Credits from the AFI Catalog of Feature Films:

==Production==
Production lasted from January 4 to February 20, 1943. It was filmed at Paramount Studios, Hollywood, California, with some exteriors of Sidi Halfaya (a fictionalized version of Sidi Barrani) shot on location at the Salton Sea and other exteriors filmed at Camp Young at the Army Desert Training Center, Indio, California, where, with the cooperation of the Army Ground Forces, a battle sequence was staged, and in Yuma, Arizona.

A Hollywood Reporter news item reported that in November 1942, David O. Selznick had agreed to lend Ingrid Bergman for this film. However, Paramount instead borrowed Anne Baxter from Twentieth Century-Fox. Simone Simon also tested for the role.

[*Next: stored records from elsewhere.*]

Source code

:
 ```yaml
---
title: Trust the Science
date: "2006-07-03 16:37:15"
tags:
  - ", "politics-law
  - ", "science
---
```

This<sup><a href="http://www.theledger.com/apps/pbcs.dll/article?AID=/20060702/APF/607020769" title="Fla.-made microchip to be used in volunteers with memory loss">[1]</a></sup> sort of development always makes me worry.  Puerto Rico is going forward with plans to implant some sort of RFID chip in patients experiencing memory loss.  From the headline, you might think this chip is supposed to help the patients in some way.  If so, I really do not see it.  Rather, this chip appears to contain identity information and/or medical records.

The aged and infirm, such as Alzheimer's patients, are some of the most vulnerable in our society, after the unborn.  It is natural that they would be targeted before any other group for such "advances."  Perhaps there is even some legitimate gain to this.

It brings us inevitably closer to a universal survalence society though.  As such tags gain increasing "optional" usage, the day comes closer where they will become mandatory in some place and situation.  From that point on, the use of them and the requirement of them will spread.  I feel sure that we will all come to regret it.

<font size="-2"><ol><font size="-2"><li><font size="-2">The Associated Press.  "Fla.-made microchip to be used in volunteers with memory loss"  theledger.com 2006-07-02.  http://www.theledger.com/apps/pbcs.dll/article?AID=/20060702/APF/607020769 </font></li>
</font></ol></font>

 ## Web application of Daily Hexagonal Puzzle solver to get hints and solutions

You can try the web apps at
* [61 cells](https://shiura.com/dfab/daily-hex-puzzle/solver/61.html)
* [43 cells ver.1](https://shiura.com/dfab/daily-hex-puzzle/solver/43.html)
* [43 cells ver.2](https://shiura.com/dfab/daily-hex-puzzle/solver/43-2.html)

The German tanks in the film are American M2 light tanks, which were used for training, while British forces at the time had the American M3 Medium tank.

==Reception==
Bosley Crowther of The New York Times gave the film a mixed review. He admired one performance, writing, "... von Stroheim has all other movie Huns backed completely off the screen" and " ... whenever he appears in this picture, ... , he gives you the creeps and the shivers. Boy, what a nasty Hun!" However, he was less than impressed with the rest, complaining, "As though this fanciful story weren't sufficiently hard to take, Charles Brackett and Billy Wilder, a couple of old-hand Paramount wags, have dressed it up with shenanigans which have the flavor of fun in a haunted house." "It has a little something for all tastes, provided you don't give a darn." The Variety magazine response was more generous, calling it "a dynamic, moving vehicle" and praising Wilder's handling of "the varied story elements, countless suspenseful moments and vivid portrayals in excellent fashion." Dave Kehr of the Chicago Reader agreed, characterizing the film as a "crisp spy thriller" and, as Wilder's second stint at directing, "Excellent apprentice work, with many Wilder themes seething beneath the surface."

In 2008, Quentin Tarantino listed Five Graves to Cairo as his 10th favorite film of all time.

==Real-life connection==
Brigadier Dudley Clarke, the commander of the British deception department based in Cairo, saw Five Graves to Cairo in January 1944 and was inspired to create Operation Copperhead. General Bernard Montgomery had recently been transferred from North Africa to England to take command of the ground forces intended for the Normandy invasion. Clarke located a look-alike, pre-war actor Lieutenant M. E. Clifton James, and had him study Montgomery's appearance and mannerisms. The actor then made public visits to several Mediterranean bases in the guise of Montgomery just a few days before D-Day in an attempt to convince German intelligence that an Allied attack on northern Europe was not imminent. Though the ruse did not appear to have any significant impact on German plans, the events of Operation Copperhead were in turn dramatized in a book and a movie, both titled I Was Monty's Double.

==Home media==
The film is available on VHS, DVD and Blu-ray.